Lecornu à Rabat : quand la France négocie ses intérêts au lieu de les imposer

La thèse est simple, et elle mérite d’être énoncée sans détour : la visite de Sébastien Lecornu à Rabat, accompagné de douze membres de son gouvernement, révèle moins un triomphe de la diplomatie française qu’une dépendance croissante à des équilibres géopolitiques que Paris ne maîtrise plus pleinement. Certes, le rapprochement franco-marocain produit des effets concrets. Mais à quel prix pour la souveraineté française, et selon quelle logique nationale ?

Le Premier ministre est arrivé au Maroc mercredi soir pour une visite de deux jours, la première à l’étranger depuis sa prise de fonction il y a dix mois. À ses côtés, le ministre des Affaires étrangères Jean-Noël Barrot — déjà présent à Rabat en mai dernier — et le ministre de l’Intérieur Laurent Nuñez. Une délégation d’une telle ampleur signale l’importance accordée à ce partenariat. Elle signale aussi, pour qui sait lire entre les lignes, le degré d’engagement que Paris a consenti envers Rabat, parfois au détriment d’une lecture strictement nationale de ses intérêts.

Le cœur de la visite est une réunion de haut niveau entre les deux exécutifs, la première depuis sept ans, autour du chef du gouvernement marocain Aziz Akhannouch. Ce retour à la table des négociations s’inscrit dans la continuité du « partenariat d’exception renforcé » scellé en 2024, après qu’Emmanuel Macron eut reconnu la souveraineté marocaine sur le Sahara occidental — décision unilatérale et lourde de conséquences diplomatiques, prise sans véritable débat national. Cette concession, présentée comme un geste d’ouverture, a en réalité engagé la France dans une posture qui fragilise ses relations avec l’Algérie et réduit sa marge de manœuvre en Afrique du Nord.

Sur le plan économique, le bilan de la visite de Macron à Rabat il y a deux ans doit être évalué. Quarante-deux contrats et accords d’investissement avaient été annoncés pour un montant global de dix milliards d’euros. Aujourd’hui, on attend des confirmations plutôt que de nouvelles annonces spectaculaires.

Ces échanges commerciaux atteignent désormais plus de quinze milliards d’euros annuels, un chiffre qui a doublé en moins de dix ans.
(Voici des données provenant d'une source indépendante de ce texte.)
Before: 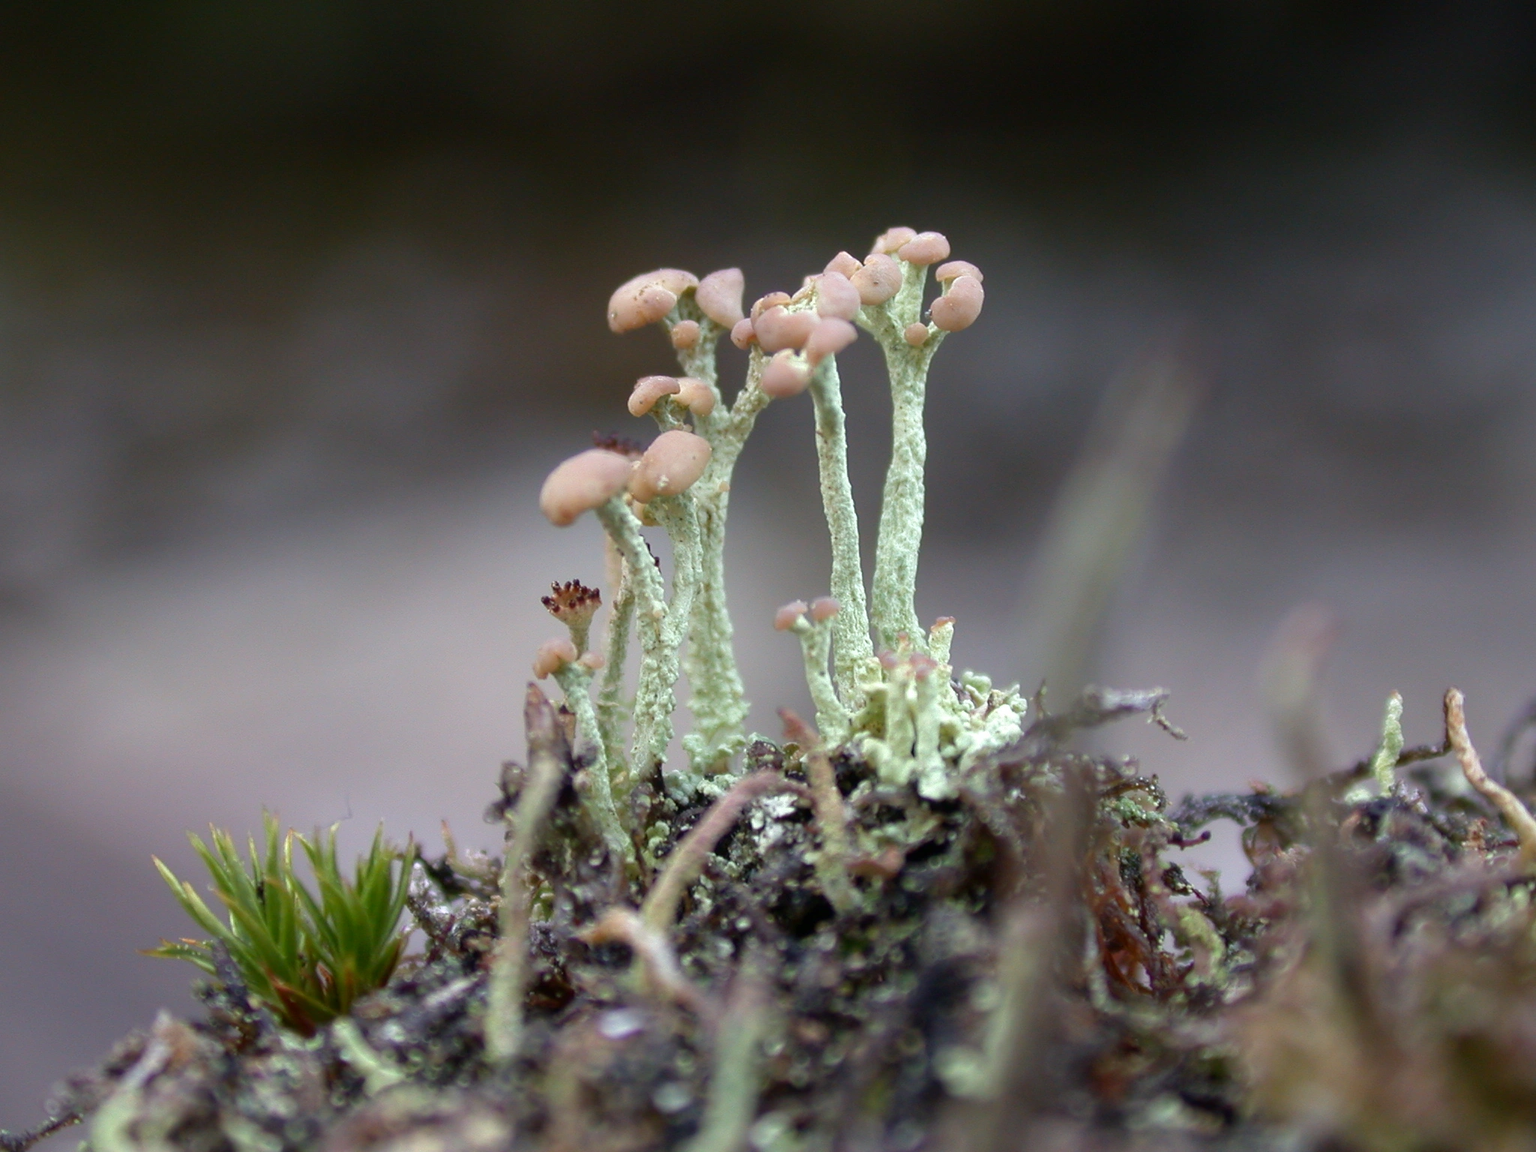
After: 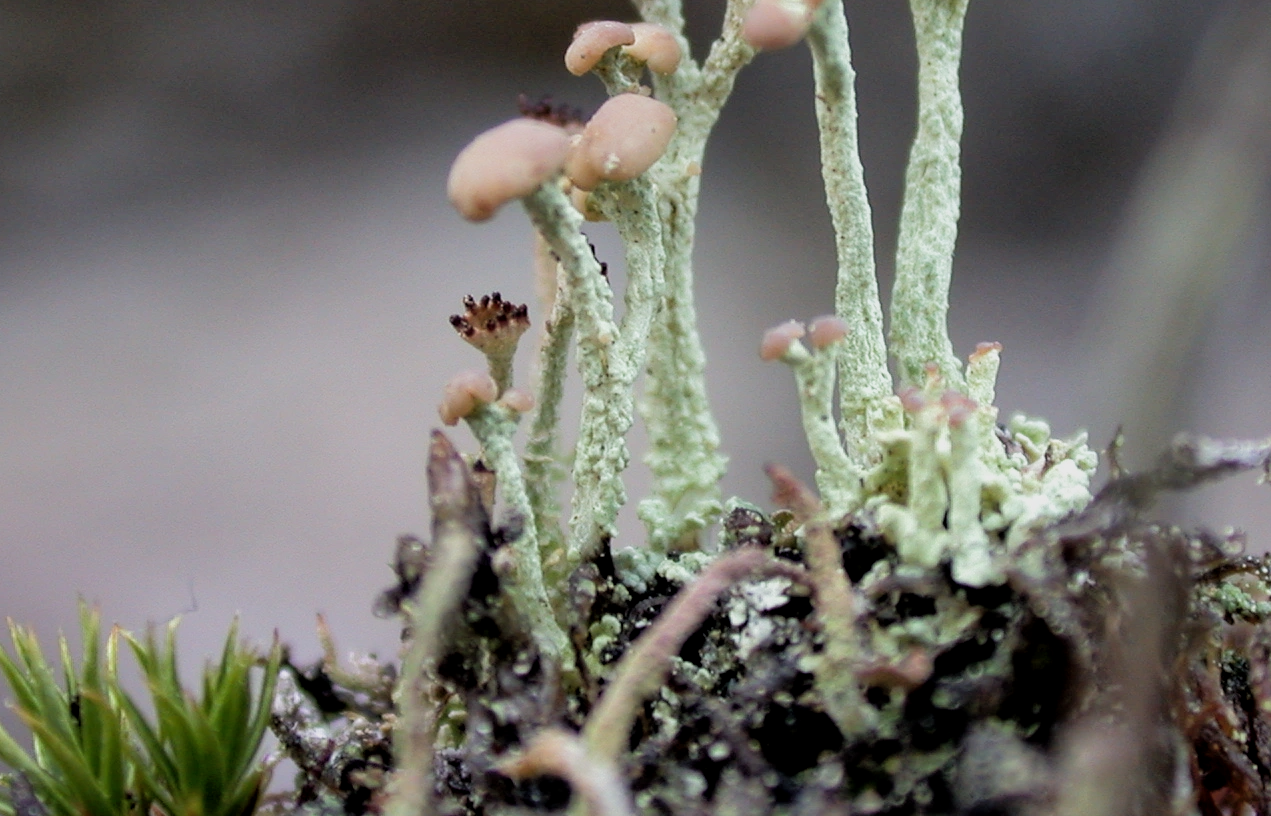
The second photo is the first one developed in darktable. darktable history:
shadows and highlights: on, module defaults
crop: left 13.312%, top 31.28%, right 24.627%, bottom 15.582%
local contrast: highlights 100%, shadows 100%, detail 120%, midtone range 0.2
filmic rgb: black relative exposure -5 EV, white relative exposure 3.5 EV, hardness 3.19, contrast 1.4, highlights saturation mix -50%
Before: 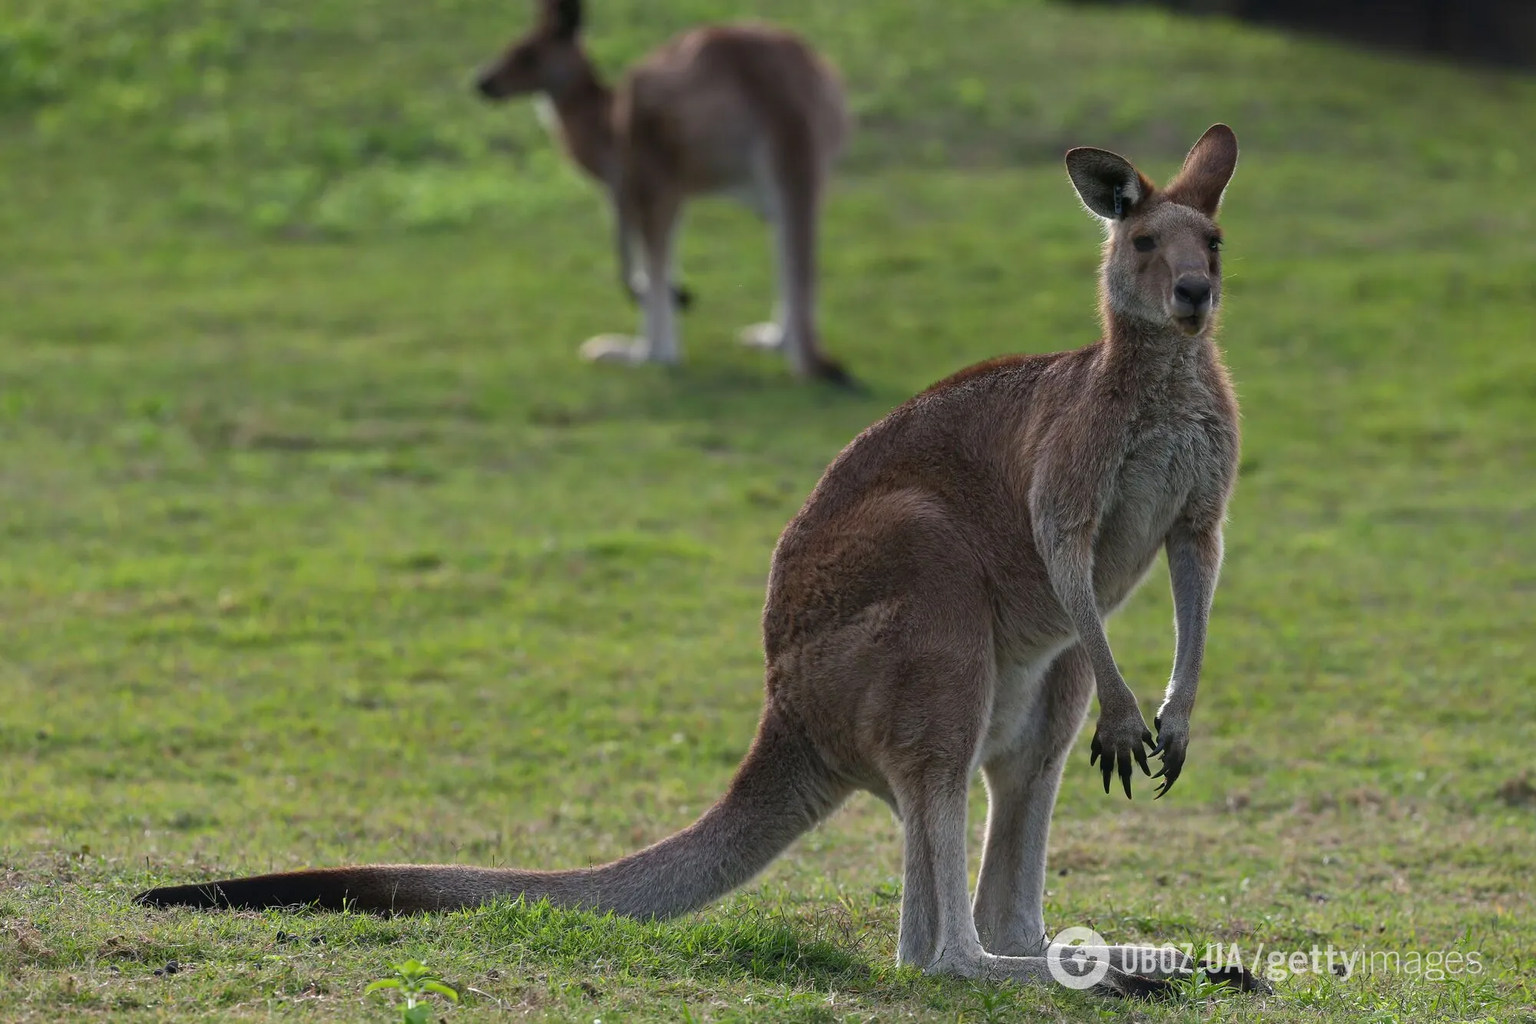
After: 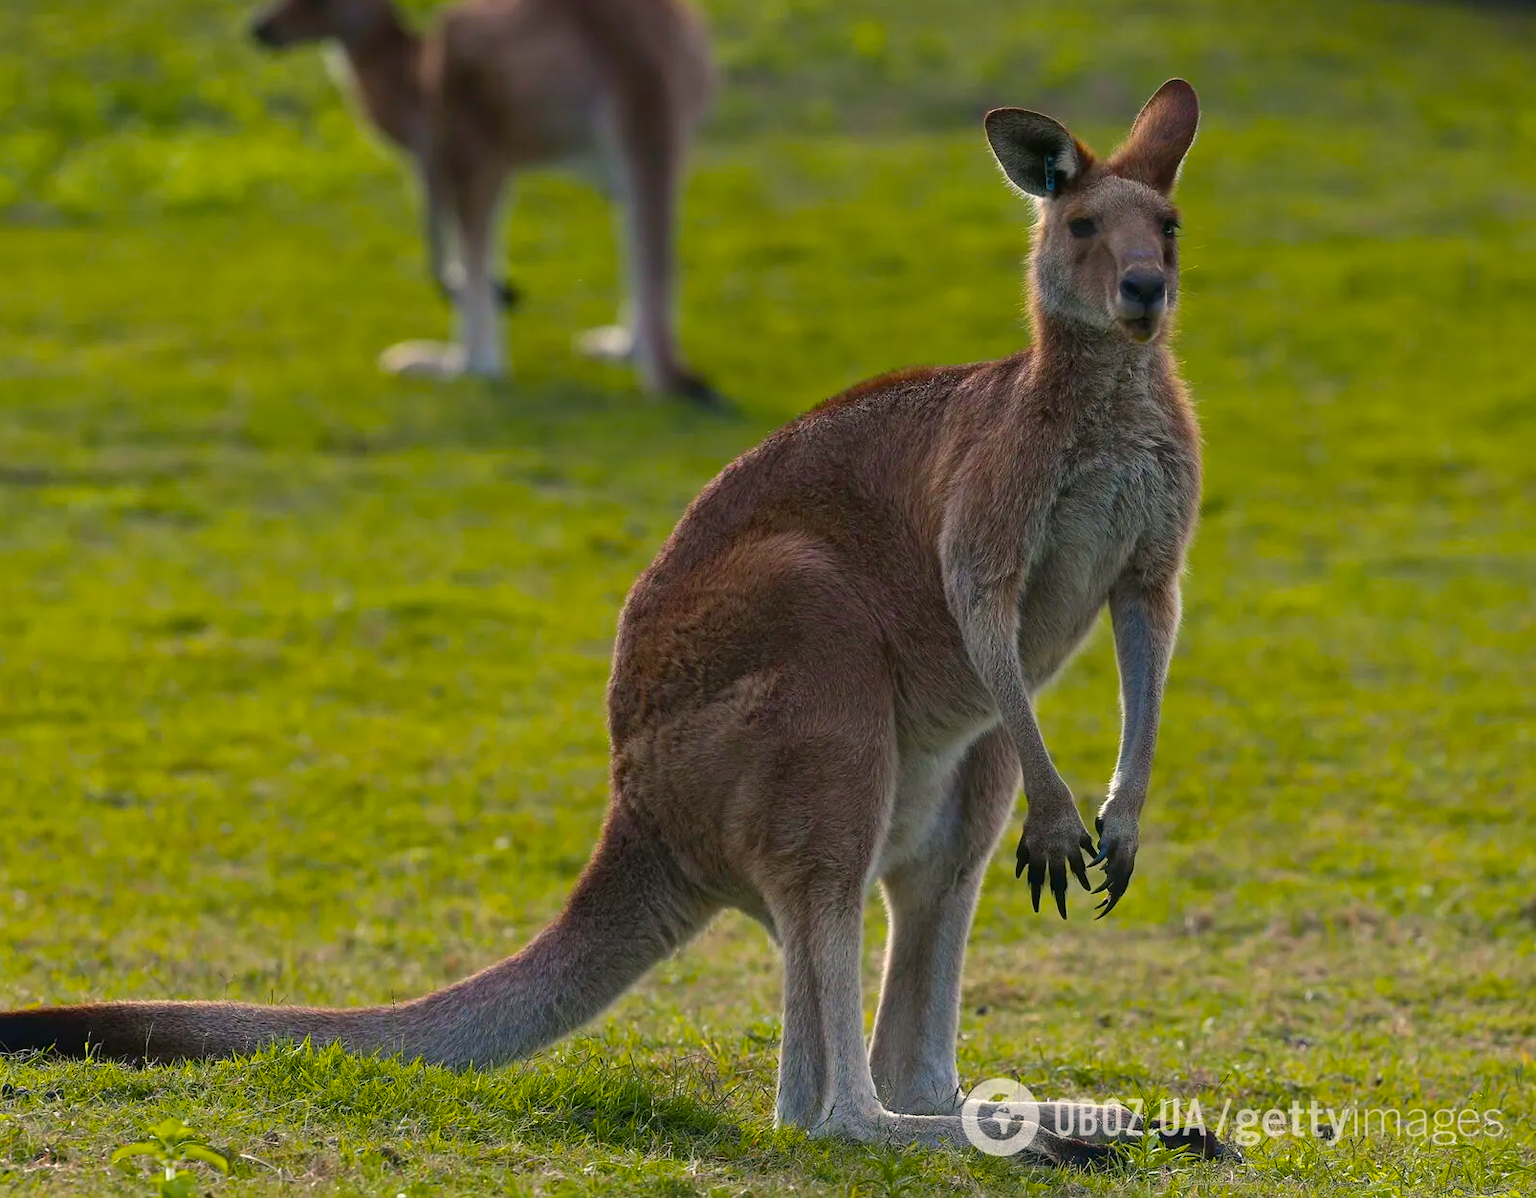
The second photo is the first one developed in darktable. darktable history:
color zones: curves: ch0 [(0.254, 0.492) (0.724, 0.62)]; ch1 [(0.25, 0.528) (0.719, 0.796)]; ch2 [(0, 0.472) (0.25, 0.5) (0.73, 0.184)]
color balance rgb: highlights gain › chroma 2.017%, highlights gain › hue 72.11°, perceptual saturation grading › global saturation 29.645%, global vibrance 12.641%
crop and rotate: left 17.919%, top 5.985%, right 1.754%
contrast brightness saturation: saturation 0.098
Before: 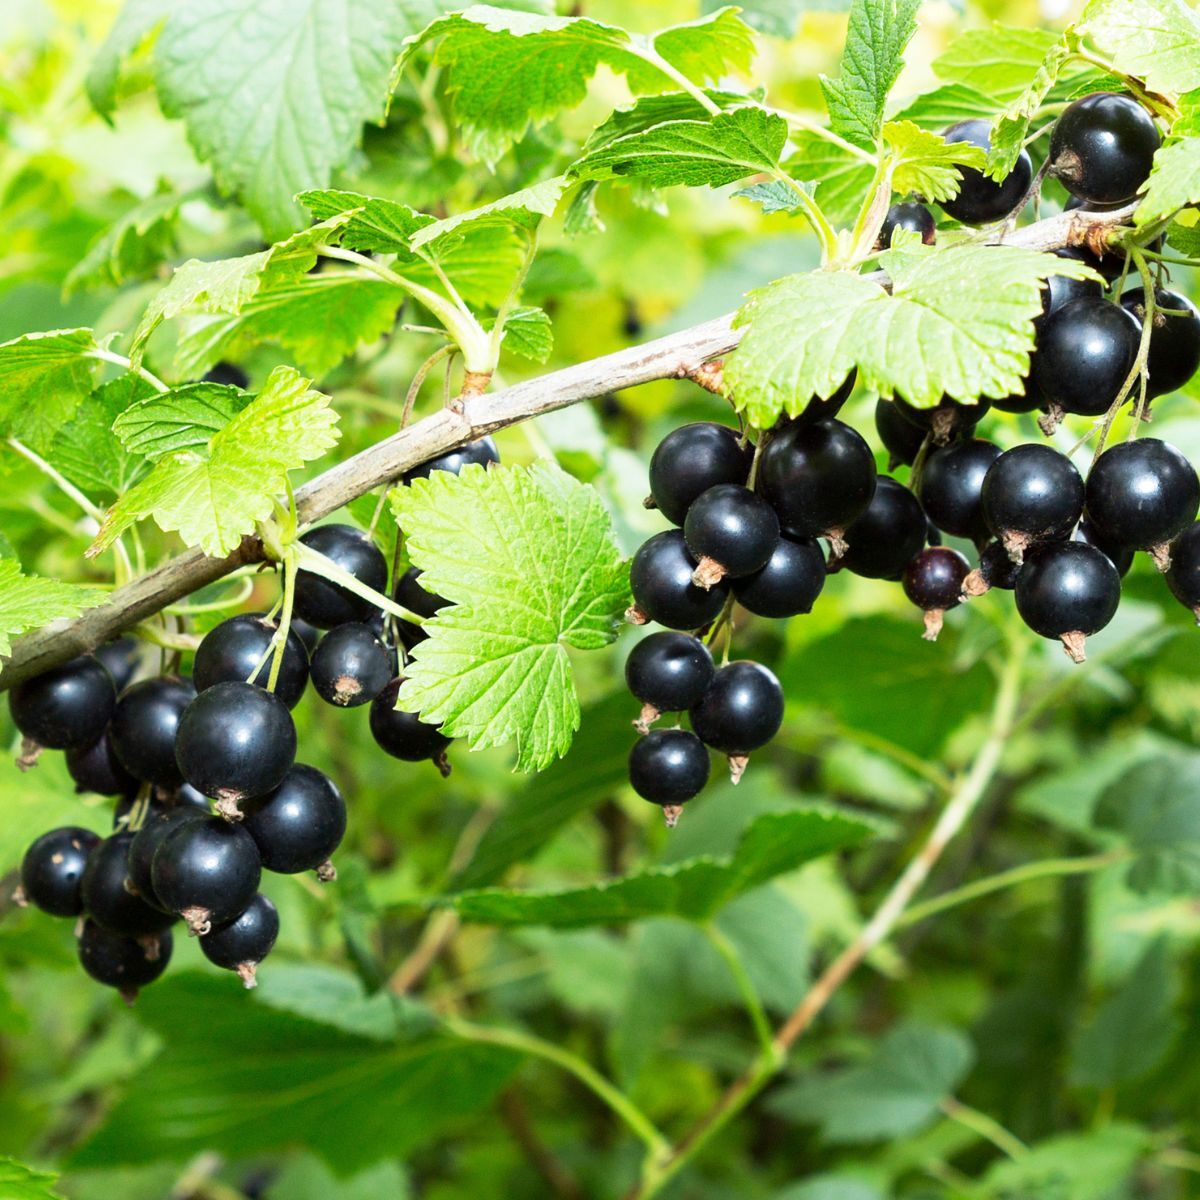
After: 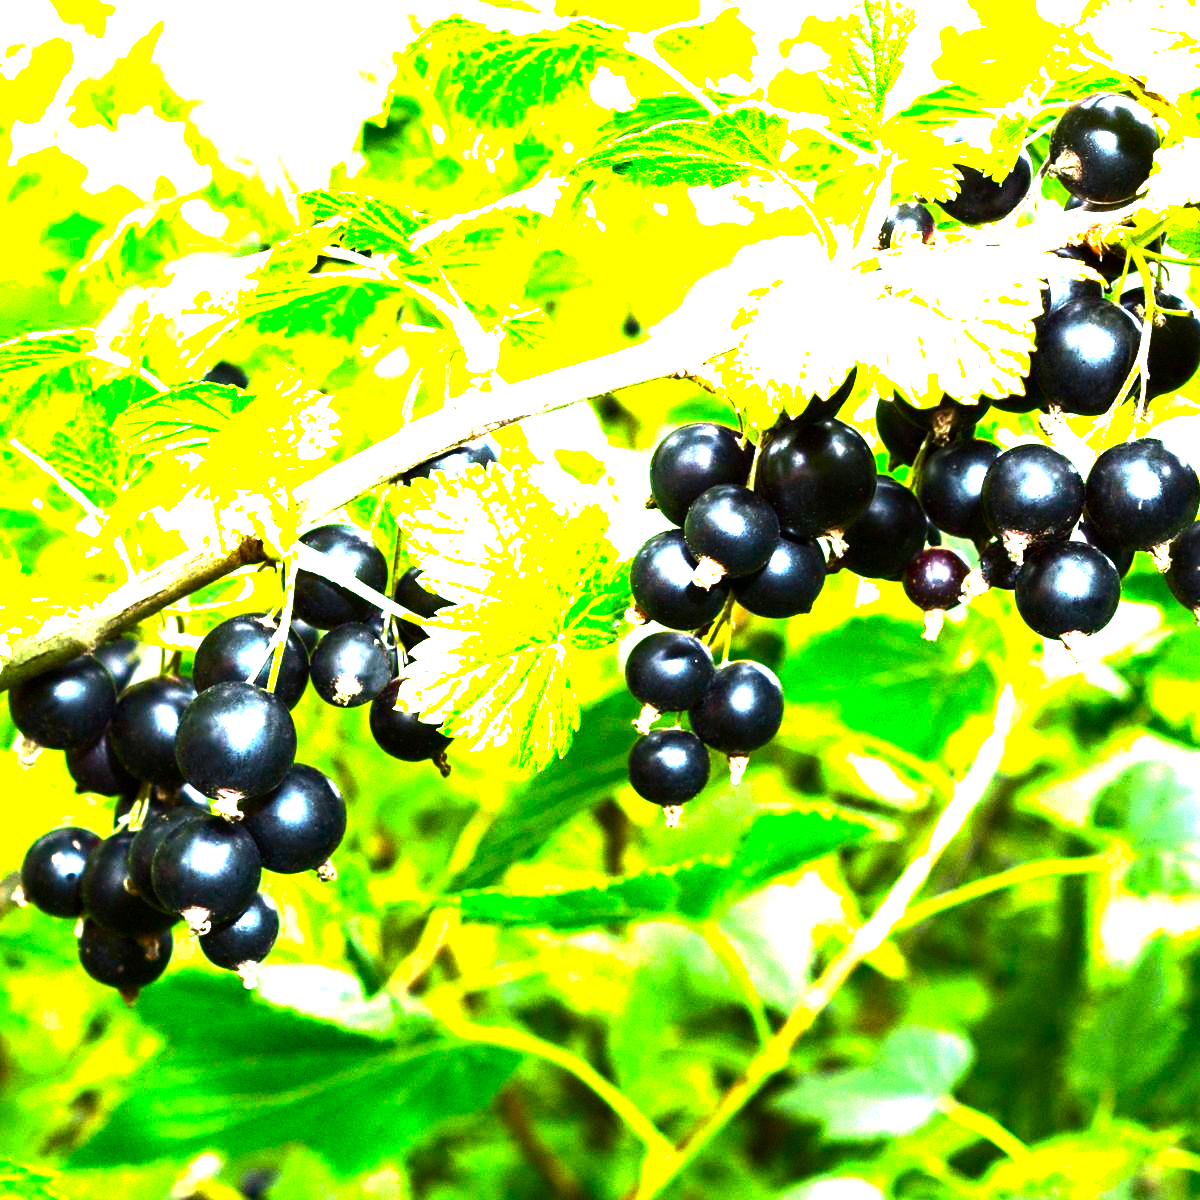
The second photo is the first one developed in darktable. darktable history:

La dynamique est réelle. Mais une question s’impose : ces contrats servent-ils d’abord l’industrie française et l’emploi sur le territoire national, ou participent-ils à une délocalisation progressive de savoir-faire stratégiques vers un partenaire certes ami, mais souverain et poursuivant ses propres ambitions ?

La France de Richelieu et de de Gaulle savait traiter avec ses voisins sans se lier les mains. Elle savait distinguer la coopération de la dépendance, l’alliance de la soumission. Ce que révèle la visite de Lecornu à Rabat, c’est une diplomatie française qui a choisi l’entrelacement économique et politique comme substitut à une véritable doctrine de puissance. Sceller un nouveau traité bilatéral est une chose ; s’assurer qu’il défend en priorité les intérêts de la nation française en est une autre, et c’est précisément cette exigence que l’on attend de voir satisfaite avant que l’encre ne sèche.